CSX Transportation was formed on July 1, 1986 as a renaming of the Seaboard System
Railroad, which had absorbed the former Atlantic Coast Line Railroad, Louisville and
Nashville Railroad and Seaboard Air Line Railroad, as well as several smaller
subsidiaries. On August 31, 1987 the Chesapeake and Ohio Railway, which had absorbed
the Baltimore and Ohio Railroad April 30 of that year, merged into CSX. The merger had
been started in 1980 with the merger of Chessie System and Seaboard Coast Line
Industries to form the CSX Corporation.
On June 23, 1997, CSX Transportation and Norfolk Southern filed a joint application
with the Surface Transportation Board for authority to purchase, divide and operate the
assets of the 11,000-mile Consolidated Rail Corporation (Conrail), which had been
created in 1976 by bringing together several ailing Northeastern railway systems into a
government-owned corporation. On June 6, 1998, the STB approved the CSX-Norfolk
Southern application and set August 22, 1998, as the effective date of its decision. CSX
acquired 42% of Conrail's assets (Norfolk Southern got the remaining 58%). As a result
of the transaction, CSX's rail operations, through its new subsidiary New York Central
Lines, grew to include some 3,800 miles of the Conrail system (predominantly the former
New York Central Railroad). CSX began operating its trains on its portion of the Conrail
network on June 1, 1999.
CSX's headquarters in Jacksonville, Florida, with the Acosta Bridge and adjacent Florida
East Coast Railway bridge in the foreground.
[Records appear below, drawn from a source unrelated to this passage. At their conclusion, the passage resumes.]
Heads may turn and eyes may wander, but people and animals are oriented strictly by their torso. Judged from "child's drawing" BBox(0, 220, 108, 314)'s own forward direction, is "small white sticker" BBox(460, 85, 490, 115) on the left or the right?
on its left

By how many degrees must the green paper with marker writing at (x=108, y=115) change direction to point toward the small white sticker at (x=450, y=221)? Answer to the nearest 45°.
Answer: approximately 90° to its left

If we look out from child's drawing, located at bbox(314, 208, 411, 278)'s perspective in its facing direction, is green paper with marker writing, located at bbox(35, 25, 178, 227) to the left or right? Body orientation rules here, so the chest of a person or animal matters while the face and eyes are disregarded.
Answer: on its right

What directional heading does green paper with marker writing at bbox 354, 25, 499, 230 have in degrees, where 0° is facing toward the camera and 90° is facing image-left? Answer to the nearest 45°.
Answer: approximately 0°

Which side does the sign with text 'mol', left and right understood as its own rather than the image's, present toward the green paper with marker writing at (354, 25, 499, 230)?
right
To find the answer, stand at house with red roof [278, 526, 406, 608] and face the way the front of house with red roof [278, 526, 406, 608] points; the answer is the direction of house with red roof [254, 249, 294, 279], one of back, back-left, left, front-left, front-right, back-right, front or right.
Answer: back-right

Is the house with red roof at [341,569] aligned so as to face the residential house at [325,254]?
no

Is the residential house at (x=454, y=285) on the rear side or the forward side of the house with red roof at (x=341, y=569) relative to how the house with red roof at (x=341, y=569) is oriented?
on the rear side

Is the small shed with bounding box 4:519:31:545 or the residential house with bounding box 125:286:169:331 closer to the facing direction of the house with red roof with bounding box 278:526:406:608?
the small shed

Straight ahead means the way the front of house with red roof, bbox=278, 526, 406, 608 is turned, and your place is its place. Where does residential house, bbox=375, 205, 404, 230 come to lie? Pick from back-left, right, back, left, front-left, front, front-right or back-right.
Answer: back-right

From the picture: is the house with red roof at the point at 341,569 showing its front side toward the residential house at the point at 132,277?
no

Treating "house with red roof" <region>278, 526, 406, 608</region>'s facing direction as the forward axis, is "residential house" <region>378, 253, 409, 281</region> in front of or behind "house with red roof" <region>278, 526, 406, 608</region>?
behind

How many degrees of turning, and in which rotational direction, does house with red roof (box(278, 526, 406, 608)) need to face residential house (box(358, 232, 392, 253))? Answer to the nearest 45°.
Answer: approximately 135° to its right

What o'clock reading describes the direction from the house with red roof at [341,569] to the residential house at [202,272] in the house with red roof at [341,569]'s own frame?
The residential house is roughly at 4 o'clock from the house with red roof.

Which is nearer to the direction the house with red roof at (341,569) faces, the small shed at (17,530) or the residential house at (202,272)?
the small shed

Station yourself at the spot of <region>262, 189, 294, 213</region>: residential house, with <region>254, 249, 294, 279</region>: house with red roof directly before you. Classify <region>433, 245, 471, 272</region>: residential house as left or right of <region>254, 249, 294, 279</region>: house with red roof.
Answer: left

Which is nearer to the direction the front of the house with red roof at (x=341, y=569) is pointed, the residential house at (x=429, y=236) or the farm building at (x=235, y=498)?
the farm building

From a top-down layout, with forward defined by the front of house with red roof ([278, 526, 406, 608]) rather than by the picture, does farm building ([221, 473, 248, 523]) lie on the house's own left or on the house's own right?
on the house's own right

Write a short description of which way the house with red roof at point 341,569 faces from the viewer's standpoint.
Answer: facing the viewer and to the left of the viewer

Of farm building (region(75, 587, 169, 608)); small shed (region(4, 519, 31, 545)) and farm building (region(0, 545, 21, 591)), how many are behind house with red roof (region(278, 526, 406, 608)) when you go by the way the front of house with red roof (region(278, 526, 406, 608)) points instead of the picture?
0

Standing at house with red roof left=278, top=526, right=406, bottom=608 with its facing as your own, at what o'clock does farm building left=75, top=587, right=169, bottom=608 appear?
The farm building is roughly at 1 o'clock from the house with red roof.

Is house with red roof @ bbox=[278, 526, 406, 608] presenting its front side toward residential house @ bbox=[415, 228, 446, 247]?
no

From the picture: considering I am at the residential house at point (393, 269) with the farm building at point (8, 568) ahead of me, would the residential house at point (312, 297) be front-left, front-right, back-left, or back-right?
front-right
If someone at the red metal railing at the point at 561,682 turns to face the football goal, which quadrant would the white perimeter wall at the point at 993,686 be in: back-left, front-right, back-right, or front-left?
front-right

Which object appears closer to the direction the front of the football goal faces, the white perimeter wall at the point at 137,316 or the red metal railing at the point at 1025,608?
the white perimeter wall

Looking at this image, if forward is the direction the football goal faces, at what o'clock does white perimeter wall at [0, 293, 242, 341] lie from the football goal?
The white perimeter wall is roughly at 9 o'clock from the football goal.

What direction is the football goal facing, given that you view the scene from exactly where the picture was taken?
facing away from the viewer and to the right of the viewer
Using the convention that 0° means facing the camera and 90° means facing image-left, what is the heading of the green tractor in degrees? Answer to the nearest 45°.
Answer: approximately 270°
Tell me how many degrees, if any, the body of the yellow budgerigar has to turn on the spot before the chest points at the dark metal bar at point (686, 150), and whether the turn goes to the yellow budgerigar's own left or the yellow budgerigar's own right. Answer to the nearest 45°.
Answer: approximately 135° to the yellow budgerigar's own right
CSX now serves many of the eastern U.S. states (with a few routes into nearby Canadian
cities).
The name came about during merger talks between Chessie System, Inc. and Seaboard
System Railroad, Inc., commonly called Chessie and Seaboard. The company chairmen
said it was important for the new name to include neither of those names due to it being a
partnership. Employees were asked for suggestions, most of which consisted of
combinations of the initials. At the same time a temporary shorthand name was needed
for discussions with the Interstate Commerce Commission. CSC was chosen but
belonged to a trucking company in Virginia. CSM (for Chessie-Seaboard Merger) was
also taken. The lawyers decided to use CSX, and the name stuck. In the public
announcement, it was said that "CSX is singularly appropriate. C can stand for Chessie, S
for Seaboard, and X, the multiplication symbol, means that together we are so much
more, and T for Transportation." The T had to be added to use CSXT as a reporting mark,
since company initials that end in X could only be used by non-railroad railcar owners.